Start of SUPPLIED MATERIAL

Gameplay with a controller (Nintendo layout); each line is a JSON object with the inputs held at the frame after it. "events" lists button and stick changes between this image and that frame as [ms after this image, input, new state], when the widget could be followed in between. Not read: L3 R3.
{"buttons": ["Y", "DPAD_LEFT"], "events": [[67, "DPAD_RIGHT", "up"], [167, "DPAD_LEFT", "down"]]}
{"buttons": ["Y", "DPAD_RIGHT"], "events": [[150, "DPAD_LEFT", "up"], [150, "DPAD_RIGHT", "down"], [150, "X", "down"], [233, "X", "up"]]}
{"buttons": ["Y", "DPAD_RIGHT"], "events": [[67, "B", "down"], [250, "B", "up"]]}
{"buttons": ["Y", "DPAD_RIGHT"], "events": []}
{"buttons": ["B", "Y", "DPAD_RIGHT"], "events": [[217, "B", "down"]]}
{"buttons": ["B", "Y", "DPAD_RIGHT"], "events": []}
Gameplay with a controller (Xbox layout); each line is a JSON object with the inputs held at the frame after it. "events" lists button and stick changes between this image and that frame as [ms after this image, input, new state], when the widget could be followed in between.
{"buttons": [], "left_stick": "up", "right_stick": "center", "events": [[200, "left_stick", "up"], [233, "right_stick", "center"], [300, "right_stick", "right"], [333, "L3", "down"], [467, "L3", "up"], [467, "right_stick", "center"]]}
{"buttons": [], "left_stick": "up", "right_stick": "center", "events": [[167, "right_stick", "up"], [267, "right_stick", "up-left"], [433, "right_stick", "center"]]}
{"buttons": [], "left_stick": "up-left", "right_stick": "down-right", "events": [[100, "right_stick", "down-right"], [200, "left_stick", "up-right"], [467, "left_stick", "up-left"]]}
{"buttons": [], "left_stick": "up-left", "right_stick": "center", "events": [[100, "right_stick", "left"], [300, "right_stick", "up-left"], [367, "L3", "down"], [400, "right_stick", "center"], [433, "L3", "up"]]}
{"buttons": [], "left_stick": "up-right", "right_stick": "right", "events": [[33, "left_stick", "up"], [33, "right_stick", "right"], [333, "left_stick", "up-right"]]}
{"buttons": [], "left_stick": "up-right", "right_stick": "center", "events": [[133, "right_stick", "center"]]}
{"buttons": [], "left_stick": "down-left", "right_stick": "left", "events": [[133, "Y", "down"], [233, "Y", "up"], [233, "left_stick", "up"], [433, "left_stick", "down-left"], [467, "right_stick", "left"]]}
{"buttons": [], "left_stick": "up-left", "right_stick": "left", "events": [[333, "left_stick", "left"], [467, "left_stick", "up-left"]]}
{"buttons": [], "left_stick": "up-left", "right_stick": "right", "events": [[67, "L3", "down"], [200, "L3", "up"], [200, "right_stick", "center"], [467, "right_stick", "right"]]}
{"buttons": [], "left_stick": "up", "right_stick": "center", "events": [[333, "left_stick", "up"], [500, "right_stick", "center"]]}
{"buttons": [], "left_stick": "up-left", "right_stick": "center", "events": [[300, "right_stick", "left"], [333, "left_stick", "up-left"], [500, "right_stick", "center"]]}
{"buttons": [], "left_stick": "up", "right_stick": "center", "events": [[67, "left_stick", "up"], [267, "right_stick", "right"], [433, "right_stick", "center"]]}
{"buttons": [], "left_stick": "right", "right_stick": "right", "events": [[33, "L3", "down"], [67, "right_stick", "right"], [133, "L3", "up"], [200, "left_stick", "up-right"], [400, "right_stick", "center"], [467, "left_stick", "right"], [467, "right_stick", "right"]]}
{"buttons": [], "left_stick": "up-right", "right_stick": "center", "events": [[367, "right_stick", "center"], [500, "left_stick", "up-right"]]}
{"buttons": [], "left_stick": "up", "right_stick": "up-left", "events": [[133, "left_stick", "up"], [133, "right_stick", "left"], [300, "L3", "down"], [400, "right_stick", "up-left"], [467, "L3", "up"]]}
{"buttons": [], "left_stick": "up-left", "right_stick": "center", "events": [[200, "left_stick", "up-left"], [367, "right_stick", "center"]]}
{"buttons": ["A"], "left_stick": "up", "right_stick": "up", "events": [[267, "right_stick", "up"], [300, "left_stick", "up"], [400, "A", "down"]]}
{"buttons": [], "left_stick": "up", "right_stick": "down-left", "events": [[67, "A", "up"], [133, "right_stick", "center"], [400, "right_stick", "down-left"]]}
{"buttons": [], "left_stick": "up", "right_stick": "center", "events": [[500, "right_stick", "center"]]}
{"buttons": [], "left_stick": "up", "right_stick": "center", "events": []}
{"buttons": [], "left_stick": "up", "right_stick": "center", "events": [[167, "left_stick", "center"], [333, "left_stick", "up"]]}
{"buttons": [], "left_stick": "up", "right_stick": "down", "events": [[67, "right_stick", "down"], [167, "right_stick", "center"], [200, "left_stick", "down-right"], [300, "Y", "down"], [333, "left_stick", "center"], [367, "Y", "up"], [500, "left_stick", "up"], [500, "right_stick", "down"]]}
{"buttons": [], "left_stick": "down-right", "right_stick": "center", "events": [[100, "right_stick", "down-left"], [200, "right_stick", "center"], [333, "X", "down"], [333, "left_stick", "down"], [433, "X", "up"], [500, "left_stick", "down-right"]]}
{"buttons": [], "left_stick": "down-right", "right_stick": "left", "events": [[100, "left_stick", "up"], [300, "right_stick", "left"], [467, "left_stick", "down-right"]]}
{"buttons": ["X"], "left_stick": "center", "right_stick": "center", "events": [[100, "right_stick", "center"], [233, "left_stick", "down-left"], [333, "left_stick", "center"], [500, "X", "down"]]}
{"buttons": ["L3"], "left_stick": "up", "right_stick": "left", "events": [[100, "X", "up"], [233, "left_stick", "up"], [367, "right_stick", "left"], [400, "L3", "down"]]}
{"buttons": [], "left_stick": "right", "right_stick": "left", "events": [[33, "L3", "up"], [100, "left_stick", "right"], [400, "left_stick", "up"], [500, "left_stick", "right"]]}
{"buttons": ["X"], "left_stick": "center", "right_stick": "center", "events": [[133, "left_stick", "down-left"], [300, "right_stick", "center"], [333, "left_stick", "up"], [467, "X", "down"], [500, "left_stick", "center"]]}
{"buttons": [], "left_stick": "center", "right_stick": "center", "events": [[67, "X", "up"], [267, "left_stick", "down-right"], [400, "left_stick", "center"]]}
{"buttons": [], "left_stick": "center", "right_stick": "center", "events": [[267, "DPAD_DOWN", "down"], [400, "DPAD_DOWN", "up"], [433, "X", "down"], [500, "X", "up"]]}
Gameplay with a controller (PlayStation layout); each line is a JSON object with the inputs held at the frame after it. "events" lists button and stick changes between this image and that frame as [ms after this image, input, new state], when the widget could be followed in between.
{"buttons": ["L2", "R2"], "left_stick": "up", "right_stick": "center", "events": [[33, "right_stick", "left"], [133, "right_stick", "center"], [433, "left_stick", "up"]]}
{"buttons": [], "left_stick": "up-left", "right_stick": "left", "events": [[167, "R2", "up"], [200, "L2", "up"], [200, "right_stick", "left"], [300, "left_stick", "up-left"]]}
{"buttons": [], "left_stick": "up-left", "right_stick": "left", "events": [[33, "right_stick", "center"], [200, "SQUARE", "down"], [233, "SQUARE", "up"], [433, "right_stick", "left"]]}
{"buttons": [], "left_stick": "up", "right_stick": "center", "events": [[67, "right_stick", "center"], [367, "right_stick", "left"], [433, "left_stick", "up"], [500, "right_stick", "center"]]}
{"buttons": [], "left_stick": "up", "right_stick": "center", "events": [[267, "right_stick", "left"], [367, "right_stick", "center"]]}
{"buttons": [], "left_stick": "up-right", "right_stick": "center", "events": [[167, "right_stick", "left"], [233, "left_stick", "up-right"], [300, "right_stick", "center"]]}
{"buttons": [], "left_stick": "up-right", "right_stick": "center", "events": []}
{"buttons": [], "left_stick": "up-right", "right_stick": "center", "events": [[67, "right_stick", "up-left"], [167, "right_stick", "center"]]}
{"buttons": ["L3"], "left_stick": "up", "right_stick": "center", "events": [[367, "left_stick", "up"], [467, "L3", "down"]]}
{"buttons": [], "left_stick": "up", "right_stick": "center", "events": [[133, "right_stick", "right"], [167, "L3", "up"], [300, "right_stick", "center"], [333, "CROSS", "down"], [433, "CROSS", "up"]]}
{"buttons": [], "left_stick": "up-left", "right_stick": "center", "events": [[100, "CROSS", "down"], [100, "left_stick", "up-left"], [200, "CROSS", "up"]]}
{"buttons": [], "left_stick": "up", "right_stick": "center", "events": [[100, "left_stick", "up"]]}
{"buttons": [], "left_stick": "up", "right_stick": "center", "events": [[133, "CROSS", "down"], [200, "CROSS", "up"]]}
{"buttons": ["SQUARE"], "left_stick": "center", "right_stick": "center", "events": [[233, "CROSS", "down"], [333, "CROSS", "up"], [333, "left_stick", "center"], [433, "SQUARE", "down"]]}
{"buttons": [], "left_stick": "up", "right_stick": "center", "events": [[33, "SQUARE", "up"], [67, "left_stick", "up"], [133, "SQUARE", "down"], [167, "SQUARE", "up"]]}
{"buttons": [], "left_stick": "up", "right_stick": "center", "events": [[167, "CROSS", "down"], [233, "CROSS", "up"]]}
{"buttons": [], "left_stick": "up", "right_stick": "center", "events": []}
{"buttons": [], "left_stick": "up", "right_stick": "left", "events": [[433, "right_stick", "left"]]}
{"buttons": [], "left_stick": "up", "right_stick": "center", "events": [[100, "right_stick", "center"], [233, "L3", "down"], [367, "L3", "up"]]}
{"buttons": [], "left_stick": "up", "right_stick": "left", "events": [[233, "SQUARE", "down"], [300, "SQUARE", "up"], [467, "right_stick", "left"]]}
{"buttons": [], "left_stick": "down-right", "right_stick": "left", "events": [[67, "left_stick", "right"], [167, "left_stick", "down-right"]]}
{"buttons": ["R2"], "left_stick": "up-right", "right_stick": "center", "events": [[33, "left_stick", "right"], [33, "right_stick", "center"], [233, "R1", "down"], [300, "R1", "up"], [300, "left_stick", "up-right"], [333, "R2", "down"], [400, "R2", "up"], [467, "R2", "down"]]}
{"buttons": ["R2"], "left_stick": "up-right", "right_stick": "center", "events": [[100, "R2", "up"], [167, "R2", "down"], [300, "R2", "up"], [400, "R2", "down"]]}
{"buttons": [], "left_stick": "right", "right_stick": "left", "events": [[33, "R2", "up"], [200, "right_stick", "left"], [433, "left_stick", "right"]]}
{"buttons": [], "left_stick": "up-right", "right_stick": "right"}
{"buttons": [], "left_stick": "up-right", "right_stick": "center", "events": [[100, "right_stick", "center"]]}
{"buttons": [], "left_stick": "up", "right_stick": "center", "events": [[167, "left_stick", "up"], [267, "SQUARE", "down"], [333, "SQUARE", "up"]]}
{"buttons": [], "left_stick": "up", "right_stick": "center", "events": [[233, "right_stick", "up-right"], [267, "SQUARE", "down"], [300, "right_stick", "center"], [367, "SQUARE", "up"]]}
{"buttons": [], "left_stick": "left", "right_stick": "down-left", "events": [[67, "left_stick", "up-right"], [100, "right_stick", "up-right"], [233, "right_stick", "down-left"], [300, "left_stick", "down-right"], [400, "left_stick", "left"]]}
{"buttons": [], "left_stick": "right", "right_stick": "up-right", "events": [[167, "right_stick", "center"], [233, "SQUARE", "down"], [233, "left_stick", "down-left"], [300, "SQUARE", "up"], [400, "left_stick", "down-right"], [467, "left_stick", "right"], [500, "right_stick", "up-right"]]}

End of SUPPLIED MATERIAL

== EXERCISE DESCRIPTION ==
Note each line above that contains "inputs" and copy it out.

== RESULT ==
Gameplay with a controller (Nintendo layout); each line is a JSON object with the inputs held at the frame after it. "events" lists button and stick changes between this image and that frame as [ms after this image, input, new state], when the widget could be followed in between. Not read: L3 R3.
Gameplay with a controller (Xbox layout); each line is a JSON object with the inputs held at the frame after it. "events" lists button and stick changes between this image and that frame as [ms after this image, input, new state], when the widget could be followed in between.
Gameplay with a controller (PlayStation layout); each line is a JSON object with the inputs held at the frame after it. "events" lists button and stick changes between this image and that frame as [ms after this image, input, new state], when the widget could be followed in between.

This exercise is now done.